> **WHAT YOU NEED TO DO**
Pull every line with "pyautogui" from the data.

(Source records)
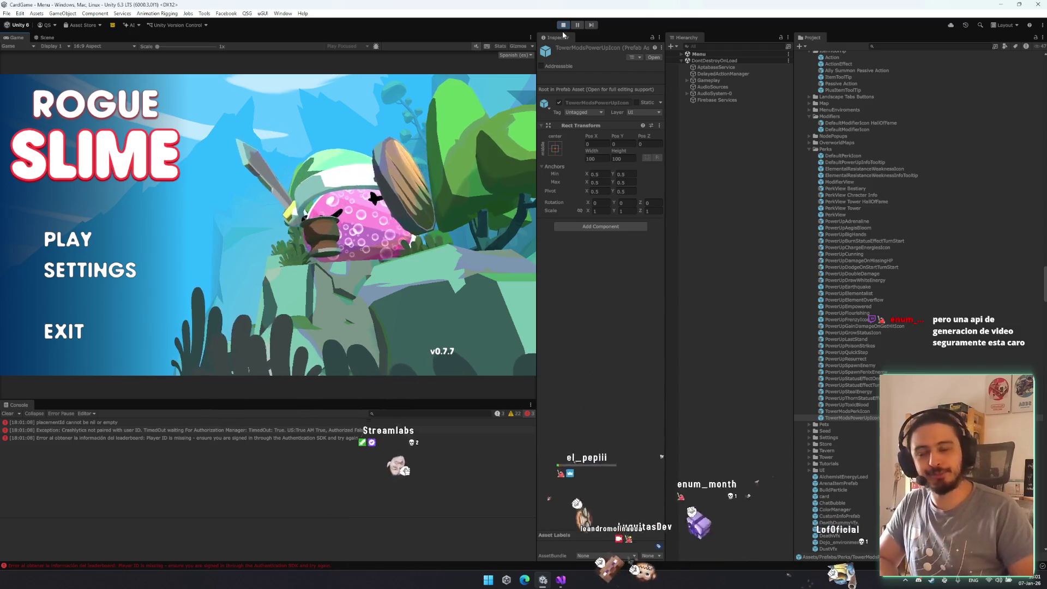
# - Start a new game with PLAY and CONTINUAR and close the battle preview to reach the island map
pyautogui.click(84, 235)
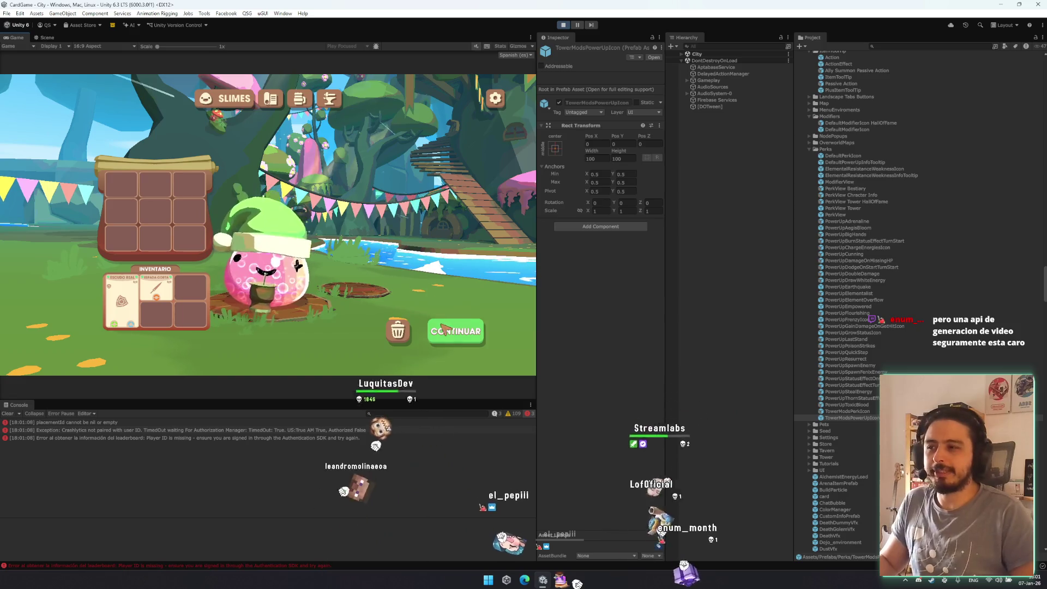
pyautogui.click(447, 329)
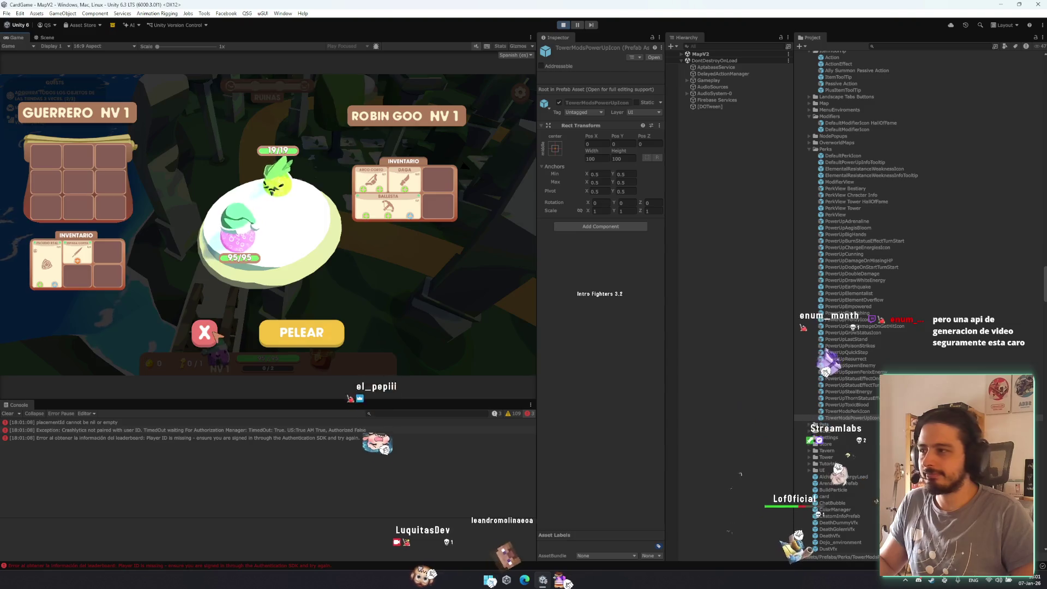
pyautogui.click(204, 333)
# - Scroll the GUERRERO's MEJORAS list to BROTE DE ÉGIDA, close the panel, and start the next battle
pyautogui.click(220, 364)
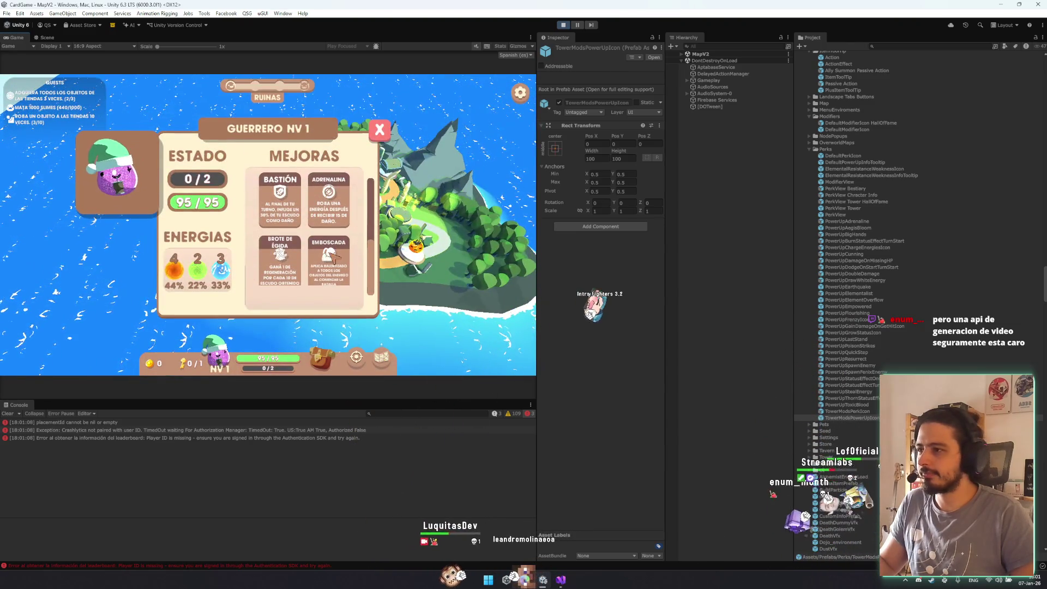
pyautogui.scroll(-1, 322, 278)
pyautogui.scroll(-1, 317, 297)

> **ANSWER AREA**
pyautogui.click(84, 235)
pyautogui.click(447, 329)
pyautogui.click(204, 333)
pyautogui.click(220, 364)
pyautogui.scroll(-1, 322, 278)
pyautogui.scroll(-1, 317, 297)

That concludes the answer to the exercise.